-- Start EXCERPTED RECORDS --

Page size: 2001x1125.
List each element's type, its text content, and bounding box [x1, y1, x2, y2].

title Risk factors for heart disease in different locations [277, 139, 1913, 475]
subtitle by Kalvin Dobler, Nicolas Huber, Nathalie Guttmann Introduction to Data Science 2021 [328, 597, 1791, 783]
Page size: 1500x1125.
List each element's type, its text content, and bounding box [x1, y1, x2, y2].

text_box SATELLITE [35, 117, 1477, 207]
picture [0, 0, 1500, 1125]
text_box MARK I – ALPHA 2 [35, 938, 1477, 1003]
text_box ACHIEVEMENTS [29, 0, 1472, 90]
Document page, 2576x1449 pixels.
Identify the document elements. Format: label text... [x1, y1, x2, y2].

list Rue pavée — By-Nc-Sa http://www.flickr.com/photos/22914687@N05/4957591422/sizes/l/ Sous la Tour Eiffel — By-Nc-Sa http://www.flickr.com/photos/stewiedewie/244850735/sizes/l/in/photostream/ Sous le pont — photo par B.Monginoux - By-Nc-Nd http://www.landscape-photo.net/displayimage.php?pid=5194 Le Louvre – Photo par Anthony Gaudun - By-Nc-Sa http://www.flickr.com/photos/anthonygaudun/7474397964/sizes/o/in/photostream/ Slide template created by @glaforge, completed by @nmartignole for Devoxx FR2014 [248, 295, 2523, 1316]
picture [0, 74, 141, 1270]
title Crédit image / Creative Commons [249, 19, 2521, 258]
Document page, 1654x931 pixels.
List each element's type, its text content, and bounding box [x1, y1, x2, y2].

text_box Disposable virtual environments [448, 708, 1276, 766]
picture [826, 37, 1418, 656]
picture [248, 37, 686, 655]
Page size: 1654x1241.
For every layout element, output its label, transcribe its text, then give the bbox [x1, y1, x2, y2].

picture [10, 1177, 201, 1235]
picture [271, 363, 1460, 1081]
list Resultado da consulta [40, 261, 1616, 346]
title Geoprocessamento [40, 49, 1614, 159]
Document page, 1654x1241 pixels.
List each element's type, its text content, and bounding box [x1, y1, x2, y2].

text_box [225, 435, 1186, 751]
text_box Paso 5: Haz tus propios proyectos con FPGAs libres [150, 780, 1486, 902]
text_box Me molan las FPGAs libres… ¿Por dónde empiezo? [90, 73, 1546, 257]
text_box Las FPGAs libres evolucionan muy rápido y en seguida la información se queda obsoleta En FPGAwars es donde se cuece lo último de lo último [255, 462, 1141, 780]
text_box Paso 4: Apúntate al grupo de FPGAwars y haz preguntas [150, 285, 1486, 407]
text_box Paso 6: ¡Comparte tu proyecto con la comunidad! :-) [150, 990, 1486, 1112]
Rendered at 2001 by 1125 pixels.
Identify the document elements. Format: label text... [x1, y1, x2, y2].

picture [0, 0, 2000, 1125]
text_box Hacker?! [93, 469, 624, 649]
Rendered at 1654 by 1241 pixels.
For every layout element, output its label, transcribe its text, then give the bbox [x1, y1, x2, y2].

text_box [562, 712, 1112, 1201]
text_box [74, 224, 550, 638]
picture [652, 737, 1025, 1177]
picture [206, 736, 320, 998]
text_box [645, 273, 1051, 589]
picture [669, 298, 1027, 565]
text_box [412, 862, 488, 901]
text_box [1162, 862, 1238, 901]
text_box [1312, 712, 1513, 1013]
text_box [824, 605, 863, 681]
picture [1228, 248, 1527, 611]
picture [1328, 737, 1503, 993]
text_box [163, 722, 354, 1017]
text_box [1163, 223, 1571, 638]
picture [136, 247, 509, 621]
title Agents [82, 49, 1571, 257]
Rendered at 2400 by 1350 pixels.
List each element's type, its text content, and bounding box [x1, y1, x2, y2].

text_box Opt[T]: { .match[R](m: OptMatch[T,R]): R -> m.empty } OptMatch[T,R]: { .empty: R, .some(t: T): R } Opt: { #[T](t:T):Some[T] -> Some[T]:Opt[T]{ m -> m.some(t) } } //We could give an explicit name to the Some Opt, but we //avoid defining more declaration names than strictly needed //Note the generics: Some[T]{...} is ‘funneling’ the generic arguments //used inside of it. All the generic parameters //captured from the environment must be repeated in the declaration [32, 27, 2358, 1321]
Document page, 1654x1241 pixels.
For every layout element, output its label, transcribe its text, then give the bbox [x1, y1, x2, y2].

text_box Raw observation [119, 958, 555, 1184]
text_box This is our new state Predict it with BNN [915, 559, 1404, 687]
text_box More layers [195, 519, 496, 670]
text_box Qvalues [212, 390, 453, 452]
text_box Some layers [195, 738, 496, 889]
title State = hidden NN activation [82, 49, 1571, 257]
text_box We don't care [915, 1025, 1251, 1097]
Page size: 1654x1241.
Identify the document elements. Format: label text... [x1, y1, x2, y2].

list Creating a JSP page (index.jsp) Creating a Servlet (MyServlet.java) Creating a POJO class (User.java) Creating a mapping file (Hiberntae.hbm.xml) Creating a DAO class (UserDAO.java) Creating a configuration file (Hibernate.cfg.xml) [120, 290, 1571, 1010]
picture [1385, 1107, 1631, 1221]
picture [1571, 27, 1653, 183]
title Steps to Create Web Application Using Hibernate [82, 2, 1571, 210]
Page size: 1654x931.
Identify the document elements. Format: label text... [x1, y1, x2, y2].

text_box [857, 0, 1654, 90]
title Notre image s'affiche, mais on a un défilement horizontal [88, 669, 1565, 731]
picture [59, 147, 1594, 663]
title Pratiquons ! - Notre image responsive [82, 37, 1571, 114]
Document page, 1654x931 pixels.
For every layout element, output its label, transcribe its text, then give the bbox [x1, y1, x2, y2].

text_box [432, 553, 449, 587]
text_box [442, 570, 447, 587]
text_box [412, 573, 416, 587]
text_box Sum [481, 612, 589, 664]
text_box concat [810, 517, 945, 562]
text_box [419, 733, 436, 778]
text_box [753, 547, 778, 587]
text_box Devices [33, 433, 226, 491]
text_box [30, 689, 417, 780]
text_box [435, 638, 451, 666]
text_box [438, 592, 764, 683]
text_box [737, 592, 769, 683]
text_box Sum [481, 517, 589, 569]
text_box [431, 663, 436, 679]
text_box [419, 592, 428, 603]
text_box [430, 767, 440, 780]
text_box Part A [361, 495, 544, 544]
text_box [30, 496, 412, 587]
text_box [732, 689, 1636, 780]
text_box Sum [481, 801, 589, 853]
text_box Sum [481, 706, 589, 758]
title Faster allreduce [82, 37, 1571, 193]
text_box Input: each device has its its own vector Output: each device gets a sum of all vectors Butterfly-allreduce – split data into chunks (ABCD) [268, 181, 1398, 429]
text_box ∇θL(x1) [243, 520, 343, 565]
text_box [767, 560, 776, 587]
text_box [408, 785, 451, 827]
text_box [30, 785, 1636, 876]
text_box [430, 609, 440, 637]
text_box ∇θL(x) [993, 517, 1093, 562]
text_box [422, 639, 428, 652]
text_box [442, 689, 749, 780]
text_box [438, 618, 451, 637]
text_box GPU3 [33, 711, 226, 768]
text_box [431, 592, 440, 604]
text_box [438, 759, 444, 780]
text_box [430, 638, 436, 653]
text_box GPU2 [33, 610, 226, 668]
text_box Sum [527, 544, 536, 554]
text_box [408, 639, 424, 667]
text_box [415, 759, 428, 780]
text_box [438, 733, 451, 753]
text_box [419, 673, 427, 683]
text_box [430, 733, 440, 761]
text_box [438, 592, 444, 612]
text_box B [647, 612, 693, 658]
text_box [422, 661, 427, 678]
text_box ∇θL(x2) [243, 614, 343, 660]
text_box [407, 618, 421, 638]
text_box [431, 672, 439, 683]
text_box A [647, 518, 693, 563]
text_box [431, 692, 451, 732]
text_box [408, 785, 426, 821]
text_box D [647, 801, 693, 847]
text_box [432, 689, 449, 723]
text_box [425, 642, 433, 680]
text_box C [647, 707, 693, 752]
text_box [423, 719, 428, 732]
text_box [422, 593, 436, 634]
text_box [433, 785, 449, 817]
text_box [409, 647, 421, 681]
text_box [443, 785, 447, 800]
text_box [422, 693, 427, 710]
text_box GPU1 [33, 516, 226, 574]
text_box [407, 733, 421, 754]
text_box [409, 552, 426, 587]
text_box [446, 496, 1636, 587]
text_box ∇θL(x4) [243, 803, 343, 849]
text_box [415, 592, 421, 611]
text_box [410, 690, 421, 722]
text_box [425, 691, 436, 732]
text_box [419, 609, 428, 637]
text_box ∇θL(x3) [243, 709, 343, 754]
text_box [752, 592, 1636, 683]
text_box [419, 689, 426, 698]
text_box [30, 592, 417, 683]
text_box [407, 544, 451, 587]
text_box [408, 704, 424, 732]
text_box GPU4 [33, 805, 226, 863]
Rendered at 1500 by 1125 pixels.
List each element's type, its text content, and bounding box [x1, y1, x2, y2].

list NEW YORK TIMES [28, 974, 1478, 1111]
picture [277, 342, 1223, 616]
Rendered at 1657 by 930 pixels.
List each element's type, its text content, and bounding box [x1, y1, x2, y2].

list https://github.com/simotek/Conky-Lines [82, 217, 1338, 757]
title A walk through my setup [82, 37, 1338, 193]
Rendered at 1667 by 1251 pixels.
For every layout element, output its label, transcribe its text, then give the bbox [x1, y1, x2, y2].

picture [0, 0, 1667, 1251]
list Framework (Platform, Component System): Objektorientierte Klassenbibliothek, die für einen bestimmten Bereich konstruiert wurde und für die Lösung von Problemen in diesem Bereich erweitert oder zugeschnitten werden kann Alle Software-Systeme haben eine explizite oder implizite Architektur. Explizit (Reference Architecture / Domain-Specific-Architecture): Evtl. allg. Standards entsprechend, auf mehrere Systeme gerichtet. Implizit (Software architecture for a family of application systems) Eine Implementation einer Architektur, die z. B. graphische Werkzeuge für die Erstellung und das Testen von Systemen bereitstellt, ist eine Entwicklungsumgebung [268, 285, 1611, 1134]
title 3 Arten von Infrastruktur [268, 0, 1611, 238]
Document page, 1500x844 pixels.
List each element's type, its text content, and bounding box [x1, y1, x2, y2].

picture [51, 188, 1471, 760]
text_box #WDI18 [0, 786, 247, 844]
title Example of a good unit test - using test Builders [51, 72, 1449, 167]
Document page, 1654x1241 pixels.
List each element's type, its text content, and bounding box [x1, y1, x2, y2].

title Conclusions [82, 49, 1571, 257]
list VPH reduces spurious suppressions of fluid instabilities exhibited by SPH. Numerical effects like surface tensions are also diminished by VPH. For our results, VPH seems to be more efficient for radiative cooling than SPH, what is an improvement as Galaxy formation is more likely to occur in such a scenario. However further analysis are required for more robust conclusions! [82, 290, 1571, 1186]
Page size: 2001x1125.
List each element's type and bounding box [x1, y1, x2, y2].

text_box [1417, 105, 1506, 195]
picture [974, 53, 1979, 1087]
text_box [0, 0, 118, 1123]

-- End EXCERPTED RECORDS --

| EXERCISE PROMPT |
Copy out, character for character, the lines of the listing that begin at the line containing "Document page, 2576x1449 pixels." and stop after the line containing "title Crédit image", with both of those lines included.

| OUTPUT OF THE TASK |
Document page, 2576x1449 pixels.
Identify the document elements. Format: label text... [x1, y1, x2, y2].

list Rue pavée — By-Nc-Sa http://www.flickr.com/photos/22914687@N05/4957591422/sizes/l/ Sous la Tour Eiffel — By-Nc-Sa http://www.flickr.com/photos/stewiedewie/244850735/sizes/l/in/photostream/ Sous le pont — photo par B.Monginoux - By-Nc-Nd http://www.landscape-photo.net/displayimage.php?pid=5194 Le Louvre – Photo par Anthony Gaudun - By-Nc-Sa http://www.flickr.com/photos/anthonygaudun/7474397964/sizes/o/in/photostream/ Slide template created by @glaforge, completed by @nmartignole for Devoxx FR2014 [248, 295, 2523, 1316]
picture [0, 74, 141, 1270]
title Crédit image / Creative Commons [249, 19, 2521, 258]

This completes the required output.